*** RECORD EXCERPTS ***

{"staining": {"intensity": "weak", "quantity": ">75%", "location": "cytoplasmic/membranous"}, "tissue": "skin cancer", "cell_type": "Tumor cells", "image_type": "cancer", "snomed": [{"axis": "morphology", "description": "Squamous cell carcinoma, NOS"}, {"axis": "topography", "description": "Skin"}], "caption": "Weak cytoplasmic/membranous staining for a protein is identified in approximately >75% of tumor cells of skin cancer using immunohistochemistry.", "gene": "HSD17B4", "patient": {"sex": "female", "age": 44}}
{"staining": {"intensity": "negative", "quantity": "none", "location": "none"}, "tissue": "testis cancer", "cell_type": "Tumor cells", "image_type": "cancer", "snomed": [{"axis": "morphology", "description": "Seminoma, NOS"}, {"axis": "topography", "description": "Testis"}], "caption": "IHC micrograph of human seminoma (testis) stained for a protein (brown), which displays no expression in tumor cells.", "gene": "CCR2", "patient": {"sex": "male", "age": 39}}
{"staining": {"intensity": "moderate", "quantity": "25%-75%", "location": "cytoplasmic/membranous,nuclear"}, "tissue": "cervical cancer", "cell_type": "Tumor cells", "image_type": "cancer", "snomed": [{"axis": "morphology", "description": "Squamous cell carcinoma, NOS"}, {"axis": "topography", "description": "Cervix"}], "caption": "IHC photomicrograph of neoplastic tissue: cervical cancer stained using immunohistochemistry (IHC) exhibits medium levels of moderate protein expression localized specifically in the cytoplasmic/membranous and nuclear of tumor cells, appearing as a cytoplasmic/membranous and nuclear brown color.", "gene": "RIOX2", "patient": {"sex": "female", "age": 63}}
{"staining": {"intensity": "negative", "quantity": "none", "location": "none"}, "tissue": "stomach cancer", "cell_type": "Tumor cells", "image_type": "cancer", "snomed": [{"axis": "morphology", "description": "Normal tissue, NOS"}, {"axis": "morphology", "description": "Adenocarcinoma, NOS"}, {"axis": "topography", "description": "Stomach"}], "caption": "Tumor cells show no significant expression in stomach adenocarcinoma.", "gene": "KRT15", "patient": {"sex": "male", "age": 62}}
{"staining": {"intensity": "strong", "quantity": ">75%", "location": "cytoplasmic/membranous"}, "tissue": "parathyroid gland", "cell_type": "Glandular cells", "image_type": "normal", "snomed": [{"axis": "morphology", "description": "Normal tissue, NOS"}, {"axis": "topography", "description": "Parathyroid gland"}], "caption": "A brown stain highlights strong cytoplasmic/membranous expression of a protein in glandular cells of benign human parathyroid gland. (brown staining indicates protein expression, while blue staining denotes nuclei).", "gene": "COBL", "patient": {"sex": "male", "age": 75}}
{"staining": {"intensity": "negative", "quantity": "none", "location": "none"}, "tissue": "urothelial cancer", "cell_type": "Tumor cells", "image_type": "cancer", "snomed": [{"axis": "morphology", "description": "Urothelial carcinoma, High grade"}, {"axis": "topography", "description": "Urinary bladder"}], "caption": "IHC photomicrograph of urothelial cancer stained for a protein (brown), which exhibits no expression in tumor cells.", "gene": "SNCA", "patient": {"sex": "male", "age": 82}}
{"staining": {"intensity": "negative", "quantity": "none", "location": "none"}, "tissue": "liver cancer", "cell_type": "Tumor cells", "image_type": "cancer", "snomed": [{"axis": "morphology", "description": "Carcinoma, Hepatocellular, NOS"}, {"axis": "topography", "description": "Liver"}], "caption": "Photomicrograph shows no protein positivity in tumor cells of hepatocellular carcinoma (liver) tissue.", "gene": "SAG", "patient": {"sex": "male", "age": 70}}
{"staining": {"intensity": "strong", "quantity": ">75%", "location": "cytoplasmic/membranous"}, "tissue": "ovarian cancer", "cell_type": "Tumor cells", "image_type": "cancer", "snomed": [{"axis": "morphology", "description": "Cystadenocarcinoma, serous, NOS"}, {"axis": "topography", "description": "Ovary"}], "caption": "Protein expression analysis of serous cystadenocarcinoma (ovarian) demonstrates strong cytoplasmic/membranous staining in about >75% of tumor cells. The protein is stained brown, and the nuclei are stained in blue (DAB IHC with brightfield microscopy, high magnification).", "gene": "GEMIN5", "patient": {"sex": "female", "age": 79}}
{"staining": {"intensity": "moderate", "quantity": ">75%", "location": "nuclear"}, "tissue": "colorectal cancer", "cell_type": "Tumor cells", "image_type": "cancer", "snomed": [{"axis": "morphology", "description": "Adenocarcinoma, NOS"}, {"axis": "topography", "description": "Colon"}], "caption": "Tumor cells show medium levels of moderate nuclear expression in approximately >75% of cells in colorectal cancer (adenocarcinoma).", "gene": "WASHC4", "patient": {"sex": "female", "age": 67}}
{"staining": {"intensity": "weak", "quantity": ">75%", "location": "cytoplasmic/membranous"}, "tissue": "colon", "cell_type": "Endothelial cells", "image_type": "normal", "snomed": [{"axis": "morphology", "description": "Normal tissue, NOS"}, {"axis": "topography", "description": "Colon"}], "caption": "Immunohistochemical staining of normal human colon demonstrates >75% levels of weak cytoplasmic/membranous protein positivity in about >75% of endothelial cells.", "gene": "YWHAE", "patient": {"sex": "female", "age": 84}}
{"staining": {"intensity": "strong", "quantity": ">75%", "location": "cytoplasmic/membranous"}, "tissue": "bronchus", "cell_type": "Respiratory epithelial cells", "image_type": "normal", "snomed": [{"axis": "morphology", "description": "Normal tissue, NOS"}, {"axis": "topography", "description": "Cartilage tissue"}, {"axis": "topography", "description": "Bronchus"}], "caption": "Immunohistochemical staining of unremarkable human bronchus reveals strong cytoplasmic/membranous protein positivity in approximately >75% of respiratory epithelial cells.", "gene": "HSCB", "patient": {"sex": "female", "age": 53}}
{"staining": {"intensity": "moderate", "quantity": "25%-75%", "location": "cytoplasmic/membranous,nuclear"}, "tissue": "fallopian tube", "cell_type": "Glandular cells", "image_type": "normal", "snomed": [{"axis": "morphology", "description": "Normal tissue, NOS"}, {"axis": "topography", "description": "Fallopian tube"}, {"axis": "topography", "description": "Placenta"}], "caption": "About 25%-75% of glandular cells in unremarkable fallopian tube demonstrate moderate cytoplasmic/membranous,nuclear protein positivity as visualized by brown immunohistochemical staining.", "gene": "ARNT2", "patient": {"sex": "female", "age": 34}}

***

▶ **PROBLEM STATEMENT**:
For the lines above, output exactly those from the line containing "micrograph of human" through the line containing "cells show no", and skip the others.

▶ **FINAL ANSWER**:
{"staining": {"intensity": "negative", "quantity": "none", "location": "none"}, "tissue": "testis cancer", "cell_type": "Tumor cells", "image_type": "cancer", "snomed": [{"axis": "morphology", "description": "Seminoma, NOS"}, {"axis": "topography", "description": "Testis"}], "caption": "IHC micrograph of human seminoma (testis) stained for a protein (brown), which displays no expression in tumor cells.", "gene": "CCR2", "patient": {"sex": "male", "age": 39}}
{"staining": {"intensity": "moderate", "quantity": "25%-75%", "location": "cytoplasmic/membranous,nuclear"}, "tissue": "cervical cancer", "cell_type": "Tumor cells", "image_type": "cancer", "snomed": [{"axis": "morphology", "description": "Squamous cell carcinoma, NOS"}, {"axis": "topography", "description": "Cervix"}], "caption": "IHC photomicrograph of neoplastic tissue: cervical cancer stained using immunohistochemistry (IHC) exhibits medium levels of moderate protein expression localized specifically in the cytoplasmic/membranous and nuclear of tumor cells, appearing as a cytoplasmic/membranous and nuclear brown color.", "gene": "RIOX2", "patient": {"sex": "female", "age": 63}}
{"staining": {"intensity": "negative", "quantity": "none", "location": "none"}, "tissue": "stomach cancer", "cell_type": "Tumor cells", "image_type": "cancer", "snomed": [{"axis": "morphology", "description": "Normal tissue, NOS"}, {"axis": "morphology", "description": "Adenocarcinoma, NOS"}, {"axis": "topography", "description": "Stomach"}], "caption": "Tumor cells show no significant expression in stomach adenocarcinoma.", "gene": "KRT15", "patient": {"sex": "male", "age": 62}}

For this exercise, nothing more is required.